Three and a half years is long enough to figure out the "right way" for me. And I think I've done just that–I'm on a training plan I love, in a place I enjoy training, with a coach I trust, in a boat that fits, eating food that makes me feel good.
It's time to start working harder at it.
Of course, that's easier said than done.
Unlearning the habits of three years of training is uncomfortable. No more calculations. If I pull 2:08 for another 1000 meters and then 2:02 for the last 300m, I can bring my split down by 2 seconds. No more strategizing. I can switch these two workouts and it will be the same volume but feel easier. Just work.
"Stopping thinking about the shoulds and the coulds—I should be lifting more or I could be fitter. Accept where you are and focus on just doing." - Krystal MelendezThere is constant discomfort during both training and recovery. I'm learning to accept, even embrace, it, rather than working to fix it.
During workouts, I've been searching for "flow", a concept Wil Heywood introduced to me several years back and I promptly dismissed. I find it best during my cool downs after weight-lifting sessions, when the lights in the erg room have shut off and it's too dark to see the Concept2 monitor. I set a timer on my phone, and just swing with the music until my time is up.
In the weight room, I've learned to stop thinking about how I'm going to finish the workout, and instead focus on just doing. I'm adding weight to the bar with no intention or thought of the repercussions—just to do it.
Most importantly, I'm learning to silence the voice in my head—the voice that tells me I'm tired, no exhausted. I'm learning to listen to the training plan and accept the wave of exhaustion that hits me midday on Wednesday, letting it drag my body through the riptide of Thursday morning and out to the calm seas of our afternoon off.
I expect it now.

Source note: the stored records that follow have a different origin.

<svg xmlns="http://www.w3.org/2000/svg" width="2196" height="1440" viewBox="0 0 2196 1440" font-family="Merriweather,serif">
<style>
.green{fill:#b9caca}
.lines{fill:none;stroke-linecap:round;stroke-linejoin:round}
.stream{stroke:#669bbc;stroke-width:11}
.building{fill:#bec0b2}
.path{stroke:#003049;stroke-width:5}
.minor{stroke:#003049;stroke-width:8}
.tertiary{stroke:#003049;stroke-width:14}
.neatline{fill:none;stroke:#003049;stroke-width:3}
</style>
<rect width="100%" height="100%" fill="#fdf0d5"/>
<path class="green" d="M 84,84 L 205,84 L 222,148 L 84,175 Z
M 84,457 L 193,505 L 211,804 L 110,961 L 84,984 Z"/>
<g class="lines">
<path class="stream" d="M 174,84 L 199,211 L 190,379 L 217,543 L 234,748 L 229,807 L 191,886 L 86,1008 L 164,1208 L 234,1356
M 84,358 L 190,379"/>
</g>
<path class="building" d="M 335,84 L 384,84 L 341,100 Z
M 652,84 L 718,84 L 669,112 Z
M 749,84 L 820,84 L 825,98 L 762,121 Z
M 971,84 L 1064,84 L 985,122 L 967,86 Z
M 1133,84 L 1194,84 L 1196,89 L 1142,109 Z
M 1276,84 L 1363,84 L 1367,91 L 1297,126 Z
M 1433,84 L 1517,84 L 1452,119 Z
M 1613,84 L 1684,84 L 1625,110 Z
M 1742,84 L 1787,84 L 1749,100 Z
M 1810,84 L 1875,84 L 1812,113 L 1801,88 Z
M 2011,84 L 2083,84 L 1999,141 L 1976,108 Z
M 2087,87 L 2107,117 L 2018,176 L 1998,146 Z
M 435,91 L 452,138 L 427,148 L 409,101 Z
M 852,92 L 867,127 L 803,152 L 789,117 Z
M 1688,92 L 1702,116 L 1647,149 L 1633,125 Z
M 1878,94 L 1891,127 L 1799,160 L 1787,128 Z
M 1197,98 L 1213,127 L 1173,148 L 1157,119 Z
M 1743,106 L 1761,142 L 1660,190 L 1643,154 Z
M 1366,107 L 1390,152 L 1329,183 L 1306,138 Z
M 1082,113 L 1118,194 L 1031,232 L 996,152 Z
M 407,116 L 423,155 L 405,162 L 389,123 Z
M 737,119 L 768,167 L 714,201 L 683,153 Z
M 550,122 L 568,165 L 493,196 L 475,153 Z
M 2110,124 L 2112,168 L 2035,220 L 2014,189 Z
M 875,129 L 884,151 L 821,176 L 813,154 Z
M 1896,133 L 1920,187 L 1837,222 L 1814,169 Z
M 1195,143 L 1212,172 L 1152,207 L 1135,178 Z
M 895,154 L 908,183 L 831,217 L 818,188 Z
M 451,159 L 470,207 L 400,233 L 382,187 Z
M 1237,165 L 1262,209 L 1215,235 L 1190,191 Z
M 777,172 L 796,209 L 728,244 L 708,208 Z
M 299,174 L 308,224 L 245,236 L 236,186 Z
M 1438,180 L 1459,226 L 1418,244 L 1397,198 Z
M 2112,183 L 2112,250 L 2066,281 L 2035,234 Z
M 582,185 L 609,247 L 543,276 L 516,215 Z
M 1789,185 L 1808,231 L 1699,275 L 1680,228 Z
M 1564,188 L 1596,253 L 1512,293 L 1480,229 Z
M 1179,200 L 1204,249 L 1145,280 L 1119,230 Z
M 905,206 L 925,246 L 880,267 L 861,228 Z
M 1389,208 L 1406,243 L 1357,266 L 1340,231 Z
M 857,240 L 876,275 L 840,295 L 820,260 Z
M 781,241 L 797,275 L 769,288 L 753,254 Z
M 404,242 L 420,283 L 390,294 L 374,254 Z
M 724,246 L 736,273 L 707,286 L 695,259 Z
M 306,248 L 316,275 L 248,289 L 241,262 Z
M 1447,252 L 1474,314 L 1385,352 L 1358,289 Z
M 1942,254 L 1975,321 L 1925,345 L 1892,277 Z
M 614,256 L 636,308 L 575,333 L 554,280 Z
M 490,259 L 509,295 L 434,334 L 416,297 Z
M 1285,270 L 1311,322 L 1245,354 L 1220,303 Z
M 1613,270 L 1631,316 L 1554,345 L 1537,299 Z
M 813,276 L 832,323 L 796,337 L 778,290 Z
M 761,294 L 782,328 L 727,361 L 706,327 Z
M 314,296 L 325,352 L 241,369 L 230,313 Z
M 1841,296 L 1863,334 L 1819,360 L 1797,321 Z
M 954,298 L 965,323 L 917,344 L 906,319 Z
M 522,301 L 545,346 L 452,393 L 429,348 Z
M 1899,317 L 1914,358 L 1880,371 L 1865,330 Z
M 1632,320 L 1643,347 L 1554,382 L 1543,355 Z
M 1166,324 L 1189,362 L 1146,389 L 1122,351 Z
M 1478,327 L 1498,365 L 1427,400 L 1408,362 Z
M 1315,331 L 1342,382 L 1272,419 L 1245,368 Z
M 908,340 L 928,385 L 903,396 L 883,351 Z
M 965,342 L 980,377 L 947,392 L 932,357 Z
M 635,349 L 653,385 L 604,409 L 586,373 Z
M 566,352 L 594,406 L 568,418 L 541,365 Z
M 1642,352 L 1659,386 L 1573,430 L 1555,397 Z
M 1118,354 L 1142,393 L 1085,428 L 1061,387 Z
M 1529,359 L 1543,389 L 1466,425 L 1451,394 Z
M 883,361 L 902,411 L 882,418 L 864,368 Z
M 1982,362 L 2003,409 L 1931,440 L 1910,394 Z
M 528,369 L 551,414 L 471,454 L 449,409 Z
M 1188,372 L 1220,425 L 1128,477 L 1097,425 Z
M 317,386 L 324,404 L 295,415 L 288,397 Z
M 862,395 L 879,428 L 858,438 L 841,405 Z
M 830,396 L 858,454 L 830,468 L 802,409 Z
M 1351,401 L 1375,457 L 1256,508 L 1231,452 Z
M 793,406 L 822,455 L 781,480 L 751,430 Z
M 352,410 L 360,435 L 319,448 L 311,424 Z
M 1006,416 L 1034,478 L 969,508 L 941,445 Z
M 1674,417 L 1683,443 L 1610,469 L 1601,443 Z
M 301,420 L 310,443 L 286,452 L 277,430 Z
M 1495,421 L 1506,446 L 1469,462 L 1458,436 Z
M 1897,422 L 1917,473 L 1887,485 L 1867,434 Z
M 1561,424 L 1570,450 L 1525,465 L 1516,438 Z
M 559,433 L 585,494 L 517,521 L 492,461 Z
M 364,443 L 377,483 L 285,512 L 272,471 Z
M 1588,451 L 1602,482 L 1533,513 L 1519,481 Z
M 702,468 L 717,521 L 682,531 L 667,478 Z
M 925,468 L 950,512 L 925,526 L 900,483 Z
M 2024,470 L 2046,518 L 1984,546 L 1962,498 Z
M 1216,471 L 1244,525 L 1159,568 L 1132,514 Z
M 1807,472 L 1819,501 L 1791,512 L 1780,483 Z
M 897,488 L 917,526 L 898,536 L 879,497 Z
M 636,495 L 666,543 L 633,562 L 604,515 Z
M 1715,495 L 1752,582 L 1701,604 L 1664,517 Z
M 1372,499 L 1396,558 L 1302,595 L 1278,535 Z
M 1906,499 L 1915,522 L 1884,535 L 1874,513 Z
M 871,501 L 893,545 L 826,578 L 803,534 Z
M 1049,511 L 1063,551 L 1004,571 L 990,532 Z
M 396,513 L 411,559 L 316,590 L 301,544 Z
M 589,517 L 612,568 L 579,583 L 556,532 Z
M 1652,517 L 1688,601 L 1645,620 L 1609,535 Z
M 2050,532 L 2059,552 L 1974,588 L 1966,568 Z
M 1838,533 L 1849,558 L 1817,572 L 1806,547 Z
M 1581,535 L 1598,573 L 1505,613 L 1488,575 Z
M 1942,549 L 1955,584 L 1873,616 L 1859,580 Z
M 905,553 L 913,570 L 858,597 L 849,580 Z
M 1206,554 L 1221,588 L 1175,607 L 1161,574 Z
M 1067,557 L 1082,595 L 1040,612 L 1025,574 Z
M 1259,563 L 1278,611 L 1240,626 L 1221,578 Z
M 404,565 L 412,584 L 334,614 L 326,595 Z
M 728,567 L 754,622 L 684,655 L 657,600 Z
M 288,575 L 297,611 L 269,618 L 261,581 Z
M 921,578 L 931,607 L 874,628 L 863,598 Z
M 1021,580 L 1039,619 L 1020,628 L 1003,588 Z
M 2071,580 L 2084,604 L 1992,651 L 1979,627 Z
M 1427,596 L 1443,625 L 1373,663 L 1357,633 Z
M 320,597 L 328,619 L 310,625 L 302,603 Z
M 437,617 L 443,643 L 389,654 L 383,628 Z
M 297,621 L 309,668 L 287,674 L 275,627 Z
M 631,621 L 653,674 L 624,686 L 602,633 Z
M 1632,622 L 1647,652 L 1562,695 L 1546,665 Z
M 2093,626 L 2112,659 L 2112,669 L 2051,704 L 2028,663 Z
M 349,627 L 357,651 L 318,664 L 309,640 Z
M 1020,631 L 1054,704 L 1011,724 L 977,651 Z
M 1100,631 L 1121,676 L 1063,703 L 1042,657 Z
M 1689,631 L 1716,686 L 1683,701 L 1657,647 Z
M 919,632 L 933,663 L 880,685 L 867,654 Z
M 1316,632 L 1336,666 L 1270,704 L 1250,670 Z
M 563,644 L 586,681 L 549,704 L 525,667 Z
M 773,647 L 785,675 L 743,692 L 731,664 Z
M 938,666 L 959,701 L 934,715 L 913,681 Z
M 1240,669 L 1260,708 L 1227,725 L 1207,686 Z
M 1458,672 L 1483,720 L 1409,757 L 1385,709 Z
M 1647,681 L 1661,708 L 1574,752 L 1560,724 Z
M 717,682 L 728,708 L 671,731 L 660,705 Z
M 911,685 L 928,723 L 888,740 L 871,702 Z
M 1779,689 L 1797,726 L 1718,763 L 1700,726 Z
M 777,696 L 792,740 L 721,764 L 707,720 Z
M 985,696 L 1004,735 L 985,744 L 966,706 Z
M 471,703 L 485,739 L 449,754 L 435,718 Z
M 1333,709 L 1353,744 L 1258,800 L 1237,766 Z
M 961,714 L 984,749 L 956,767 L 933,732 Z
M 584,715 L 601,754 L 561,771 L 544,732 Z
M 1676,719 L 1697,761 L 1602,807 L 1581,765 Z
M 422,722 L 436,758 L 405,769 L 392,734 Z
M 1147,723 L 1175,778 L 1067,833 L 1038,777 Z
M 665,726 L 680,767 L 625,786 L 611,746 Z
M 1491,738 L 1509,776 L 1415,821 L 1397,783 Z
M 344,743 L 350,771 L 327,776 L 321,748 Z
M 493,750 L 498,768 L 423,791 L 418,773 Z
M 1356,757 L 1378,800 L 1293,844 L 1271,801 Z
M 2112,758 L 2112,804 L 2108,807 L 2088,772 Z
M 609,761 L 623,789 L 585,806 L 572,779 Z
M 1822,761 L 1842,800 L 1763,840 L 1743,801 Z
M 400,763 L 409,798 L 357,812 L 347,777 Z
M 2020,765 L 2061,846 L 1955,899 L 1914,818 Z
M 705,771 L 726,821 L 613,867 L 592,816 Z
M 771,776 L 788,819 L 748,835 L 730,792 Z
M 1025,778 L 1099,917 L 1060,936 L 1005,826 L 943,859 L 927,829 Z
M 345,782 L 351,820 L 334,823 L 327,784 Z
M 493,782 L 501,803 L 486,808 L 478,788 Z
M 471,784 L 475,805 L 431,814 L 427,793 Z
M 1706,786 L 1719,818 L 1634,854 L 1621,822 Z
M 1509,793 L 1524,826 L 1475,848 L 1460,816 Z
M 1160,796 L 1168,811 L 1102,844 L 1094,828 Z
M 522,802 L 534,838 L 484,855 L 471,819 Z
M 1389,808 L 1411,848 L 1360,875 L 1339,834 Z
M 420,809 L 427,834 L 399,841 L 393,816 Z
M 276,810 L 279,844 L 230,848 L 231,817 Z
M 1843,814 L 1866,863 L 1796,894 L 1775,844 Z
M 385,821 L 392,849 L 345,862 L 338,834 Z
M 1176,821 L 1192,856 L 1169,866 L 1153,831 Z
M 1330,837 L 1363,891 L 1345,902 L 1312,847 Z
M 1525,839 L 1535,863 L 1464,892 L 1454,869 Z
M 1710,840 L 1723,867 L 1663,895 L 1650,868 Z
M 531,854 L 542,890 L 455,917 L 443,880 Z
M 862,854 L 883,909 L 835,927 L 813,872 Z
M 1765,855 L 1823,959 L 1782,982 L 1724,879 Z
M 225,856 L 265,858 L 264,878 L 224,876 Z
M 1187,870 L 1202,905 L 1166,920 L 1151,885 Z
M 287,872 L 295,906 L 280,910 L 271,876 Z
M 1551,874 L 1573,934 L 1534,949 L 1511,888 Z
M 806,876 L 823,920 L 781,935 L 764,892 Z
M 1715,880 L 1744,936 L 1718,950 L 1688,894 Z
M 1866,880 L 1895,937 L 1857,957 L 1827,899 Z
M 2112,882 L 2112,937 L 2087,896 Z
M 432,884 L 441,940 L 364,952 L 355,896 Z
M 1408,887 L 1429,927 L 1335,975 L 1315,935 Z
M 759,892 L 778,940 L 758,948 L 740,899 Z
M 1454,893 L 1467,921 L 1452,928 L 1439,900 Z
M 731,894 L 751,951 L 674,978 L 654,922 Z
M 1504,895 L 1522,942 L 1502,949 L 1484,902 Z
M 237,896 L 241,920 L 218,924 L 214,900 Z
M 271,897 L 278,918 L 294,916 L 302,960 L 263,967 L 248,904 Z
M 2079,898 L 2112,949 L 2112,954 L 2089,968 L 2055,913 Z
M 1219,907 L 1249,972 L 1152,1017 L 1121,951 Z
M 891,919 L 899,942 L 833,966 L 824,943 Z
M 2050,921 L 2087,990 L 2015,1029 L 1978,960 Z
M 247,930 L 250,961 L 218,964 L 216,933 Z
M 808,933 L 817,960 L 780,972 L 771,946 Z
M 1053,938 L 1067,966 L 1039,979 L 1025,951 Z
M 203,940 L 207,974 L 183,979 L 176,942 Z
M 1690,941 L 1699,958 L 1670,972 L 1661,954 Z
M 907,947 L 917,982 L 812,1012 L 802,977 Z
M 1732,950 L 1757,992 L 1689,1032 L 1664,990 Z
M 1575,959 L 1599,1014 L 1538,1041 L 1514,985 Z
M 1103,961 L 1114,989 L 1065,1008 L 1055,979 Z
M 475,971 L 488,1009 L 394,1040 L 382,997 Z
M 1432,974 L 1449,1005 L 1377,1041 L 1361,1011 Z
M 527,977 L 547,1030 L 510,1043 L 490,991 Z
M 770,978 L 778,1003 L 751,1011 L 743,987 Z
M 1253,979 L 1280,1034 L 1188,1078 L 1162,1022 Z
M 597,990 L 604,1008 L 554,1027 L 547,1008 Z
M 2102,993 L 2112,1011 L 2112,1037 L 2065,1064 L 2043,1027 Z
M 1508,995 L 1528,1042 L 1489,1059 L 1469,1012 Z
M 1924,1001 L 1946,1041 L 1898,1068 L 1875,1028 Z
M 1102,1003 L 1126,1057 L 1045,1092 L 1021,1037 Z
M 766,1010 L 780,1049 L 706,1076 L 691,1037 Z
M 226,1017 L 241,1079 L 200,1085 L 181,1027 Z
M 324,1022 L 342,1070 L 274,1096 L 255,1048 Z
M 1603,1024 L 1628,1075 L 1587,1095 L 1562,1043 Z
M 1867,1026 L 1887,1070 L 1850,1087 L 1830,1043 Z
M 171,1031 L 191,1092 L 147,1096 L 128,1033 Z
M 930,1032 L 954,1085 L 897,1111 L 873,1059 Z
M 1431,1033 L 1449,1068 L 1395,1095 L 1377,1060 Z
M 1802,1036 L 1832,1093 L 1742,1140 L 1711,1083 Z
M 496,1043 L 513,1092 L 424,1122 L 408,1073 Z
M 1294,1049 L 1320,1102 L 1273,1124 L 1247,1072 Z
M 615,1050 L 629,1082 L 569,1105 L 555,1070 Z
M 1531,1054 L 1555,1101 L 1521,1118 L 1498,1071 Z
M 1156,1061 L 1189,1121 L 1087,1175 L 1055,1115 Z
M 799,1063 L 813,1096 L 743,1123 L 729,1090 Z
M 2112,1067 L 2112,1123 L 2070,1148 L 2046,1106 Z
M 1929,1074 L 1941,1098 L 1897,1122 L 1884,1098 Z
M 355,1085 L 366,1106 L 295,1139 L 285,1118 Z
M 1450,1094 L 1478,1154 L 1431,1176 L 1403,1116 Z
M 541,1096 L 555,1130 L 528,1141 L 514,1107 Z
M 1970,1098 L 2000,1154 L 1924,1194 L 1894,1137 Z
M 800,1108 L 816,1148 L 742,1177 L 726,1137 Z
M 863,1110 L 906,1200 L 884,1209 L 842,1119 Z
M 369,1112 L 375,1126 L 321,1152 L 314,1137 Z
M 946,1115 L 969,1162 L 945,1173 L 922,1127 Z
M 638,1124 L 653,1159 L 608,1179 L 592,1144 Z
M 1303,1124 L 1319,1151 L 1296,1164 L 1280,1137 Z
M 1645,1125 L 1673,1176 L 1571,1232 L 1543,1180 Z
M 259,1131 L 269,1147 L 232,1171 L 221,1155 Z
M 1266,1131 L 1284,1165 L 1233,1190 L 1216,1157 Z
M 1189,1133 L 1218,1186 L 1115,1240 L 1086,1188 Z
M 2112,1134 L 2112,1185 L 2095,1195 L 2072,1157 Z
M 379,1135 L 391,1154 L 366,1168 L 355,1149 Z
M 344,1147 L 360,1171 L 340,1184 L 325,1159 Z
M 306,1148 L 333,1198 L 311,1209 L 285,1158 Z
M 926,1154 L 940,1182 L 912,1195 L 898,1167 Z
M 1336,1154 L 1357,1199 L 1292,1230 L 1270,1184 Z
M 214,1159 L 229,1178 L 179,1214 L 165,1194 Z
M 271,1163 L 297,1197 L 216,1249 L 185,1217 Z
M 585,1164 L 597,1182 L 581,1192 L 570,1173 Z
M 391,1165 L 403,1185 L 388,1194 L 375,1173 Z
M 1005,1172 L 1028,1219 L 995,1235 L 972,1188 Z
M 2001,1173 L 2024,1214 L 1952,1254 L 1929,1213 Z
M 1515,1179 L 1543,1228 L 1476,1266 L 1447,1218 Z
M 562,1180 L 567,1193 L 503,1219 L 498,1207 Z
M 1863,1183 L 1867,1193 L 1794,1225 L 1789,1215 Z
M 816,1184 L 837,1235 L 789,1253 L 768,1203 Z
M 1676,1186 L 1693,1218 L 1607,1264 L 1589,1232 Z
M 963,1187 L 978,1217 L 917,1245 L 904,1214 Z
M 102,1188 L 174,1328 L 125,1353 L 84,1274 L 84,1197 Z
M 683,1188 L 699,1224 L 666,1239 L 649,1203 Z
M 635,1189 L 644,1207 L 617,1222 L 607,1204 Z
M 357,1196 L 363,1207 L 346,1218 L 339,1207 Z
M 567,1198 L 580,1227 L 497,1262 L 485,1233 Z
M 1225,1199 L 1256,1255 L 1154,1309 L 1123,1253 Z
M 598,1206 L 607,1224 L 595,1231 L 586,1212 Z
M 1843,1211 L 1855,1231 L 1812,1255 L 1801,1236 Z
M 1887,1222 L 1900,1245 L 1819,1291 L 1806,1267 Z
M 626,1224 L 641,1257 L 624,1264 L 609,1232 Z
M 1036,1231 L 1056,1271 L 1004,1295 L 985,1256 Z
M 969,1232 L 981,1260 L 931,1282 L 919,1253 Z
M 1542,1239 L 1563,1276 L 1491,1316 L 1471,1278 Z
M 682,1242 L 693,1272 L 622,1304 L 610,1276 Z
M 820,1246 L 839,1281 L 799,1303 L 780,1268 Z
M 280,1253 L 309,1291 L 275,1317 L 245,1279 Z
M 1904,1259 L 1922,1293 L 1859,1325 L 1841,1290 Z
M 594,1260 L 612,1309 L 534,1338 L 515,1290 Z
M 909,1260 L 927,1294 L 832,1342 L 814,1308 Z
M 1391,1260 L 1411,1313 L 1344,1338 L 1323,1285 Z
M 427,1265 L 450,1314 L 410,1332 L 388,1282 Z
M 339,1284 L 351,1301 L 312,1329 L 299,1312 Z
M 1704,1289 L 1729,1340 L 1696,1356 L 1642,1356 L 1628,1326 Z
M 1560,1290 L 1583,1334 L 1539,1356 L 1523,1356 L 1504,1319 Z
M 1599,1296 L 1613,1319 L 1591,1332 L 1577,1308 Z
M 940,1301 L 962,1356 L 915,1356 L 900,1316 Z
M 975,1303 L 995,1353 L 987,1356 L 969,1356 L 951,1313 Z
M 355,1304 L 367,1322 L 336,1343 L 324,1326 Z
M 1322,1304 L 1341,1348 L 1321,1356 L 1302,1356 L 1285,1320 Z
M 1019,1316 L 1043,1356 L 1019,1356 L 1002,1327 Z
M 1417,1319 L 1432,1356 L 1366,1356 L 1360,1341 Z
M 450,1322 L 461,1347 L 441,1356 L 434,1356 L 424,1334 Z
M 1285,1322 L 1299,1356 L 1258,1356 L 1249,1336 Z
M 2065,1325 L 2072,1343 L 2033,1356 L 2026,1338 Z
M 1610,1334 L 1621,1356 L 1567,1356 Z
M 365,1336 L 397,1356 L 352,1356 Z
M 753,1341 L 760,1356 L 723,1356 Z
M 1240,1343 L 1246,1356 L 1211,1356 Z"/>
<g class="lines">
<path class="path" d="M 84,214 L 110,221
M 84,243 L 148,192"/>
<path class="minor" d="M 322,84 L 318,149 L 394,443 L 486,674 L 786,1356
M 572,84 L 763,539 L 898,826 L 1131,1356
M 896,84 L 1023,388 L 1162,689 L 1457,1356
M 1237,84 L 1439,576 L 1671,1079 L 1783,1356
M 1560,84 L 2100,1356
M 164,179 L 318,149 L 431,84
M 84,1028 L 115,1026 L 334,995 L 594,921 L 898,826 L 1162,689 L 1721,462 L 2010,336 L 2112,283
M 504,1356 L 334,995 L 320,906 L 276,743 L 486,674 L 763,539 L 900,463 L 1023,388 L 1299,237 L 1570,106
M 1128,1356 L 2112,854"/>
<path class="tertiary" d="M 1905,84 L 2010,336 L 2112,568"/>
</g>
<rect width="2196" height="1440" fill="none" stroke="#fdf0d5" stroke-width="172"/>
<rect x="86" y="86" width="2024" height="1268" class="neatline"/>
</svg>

I know that fatigue and emptiness lingers with training or with rest and that sometimes the familiar discomfort of a long slow slog on the erg is better than the uncontrolled discomfort of moping in bed.
"Americans: they want everything yesterday." Guenter Beutter, coach extraordinaire
Now, I wait. You can never compare one training plan or approach to another, because you've only executed one of them. The most you can do is hope what you're doing takes you to your destination.